# Assignment
Of the lines listed below, return exactly those that run from the line containing "middle mcp: (256, 204)" through the line containing "pinky tip: (185, 292)", both included.
====== Exercise materials
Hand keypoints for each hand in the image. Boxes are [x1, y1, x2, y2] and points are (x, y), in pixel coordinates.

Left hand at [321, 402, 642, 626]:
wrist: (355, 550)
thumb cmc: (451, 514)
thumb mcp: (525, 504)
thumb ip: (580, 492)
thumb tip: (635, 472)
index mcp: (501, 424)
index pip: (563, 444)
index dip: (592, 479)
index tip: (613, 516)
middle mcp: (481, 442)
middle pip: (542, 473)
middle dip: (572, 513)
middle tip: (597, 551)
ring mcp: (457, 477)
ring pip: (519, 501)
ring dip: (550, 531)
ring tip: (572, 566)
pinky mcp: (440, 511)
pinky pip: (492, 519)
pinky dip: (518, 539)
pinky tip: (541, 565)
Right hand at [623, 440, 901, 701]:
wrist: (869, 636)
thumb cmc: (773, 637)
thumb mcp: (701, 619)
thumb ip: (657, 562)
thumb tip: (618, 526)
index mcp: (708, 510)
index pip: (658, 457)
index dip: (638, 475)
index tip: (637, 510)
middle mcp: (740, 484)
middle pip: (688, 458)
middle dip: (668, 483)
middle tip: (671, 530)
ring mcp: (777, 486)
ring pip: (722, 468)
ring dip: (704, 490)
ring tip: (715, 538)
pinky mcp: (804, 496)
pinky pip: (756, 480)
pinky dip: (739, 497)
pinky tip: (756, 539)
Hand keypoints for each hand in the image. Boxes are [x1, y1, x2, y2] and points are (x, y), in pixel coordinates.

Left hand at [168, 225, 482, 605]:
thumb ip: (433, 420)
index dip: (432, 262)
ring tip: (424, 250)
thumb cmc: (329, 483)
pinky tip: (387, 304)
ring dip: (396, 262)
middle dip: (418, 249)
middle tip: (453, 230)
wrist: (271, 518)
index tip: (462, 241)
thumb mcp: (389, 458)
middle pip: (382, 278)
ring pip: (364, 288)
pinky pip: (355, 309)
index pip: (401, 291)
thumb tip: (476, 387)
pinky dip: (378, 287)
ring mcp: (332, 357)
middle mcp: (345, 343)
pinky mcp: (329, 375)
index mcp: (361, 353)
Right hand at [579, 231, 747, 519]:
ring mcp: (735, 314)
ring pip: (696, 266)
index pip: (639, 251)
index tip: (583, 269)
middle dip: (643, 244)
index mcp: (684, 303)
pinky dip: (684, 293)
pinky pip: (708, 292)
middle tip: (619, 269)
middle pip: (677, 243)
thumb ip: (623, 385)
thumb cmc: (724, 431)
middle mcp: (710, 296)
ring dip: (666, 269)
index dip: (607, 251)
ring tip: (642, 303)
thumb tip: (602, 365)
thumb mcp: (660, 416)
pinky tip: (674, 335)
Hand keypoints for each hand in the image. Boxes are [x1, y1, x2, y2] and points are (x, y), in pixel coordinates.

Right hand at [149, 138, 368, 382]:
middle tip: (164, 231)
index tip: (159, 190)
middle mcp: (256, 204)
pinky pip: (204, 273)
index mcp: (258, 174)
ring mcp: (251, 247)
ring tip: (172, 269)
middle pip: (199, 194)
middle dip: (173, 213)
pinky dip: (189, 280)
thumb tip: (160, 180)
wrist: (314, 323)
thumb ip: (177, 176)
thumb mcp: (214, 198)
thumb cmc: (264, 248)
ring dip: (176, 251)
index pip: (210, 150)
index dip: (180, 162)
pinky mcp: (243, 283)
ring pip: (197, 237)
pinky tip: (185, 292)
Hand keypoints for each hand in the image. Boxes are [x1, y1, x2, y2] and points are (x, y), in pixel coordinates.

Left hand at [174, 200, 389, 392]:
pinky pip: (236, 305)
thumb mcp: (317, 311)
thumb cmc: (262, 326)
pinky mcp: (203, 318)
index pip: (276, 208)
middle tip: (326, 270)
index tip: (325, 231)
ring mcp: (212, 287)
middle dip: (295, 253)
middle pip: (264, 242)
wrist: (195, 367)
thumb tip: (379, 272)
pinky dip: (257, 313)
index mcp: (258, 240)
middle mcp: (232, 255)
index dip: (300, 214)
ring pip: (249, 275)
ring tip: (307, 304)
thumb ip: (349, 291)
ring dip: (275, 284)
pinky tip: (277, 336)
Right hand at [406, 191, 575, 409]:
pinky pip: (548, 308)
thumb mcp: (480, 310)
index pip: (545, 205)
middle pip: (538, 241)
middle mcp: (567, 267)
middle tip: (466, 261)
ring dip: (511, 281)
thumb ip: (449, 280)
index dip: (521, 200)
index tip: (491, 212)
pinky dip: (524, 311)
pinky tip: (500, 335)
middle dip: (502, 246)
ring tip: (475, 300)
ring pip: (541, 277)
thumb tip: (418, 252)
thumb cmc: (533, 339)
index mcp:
============
# Exercise solution
middle mcp: (256, 204)
pinky pip: (204, 273)
index mcp: (258, 174)
ring mcp: (251, 247)
ring tip: (172, 269)
middle pip: (199, 194)
middle dip: (173, 213)
pinky dip: (189, 280)
thumb tip: (160, 180)
wrist: (314, 323)
thumb ip: (177, 176)
thumb mcp: (214, 198)
thumb cmc: (264, 248)
ring dip: (176, 251)
index pip: (210, 150)
index dip: (180, 162)
pinky mcp: (243, 283)
ring pip: (197, 237)
pinky tip: (185, 292)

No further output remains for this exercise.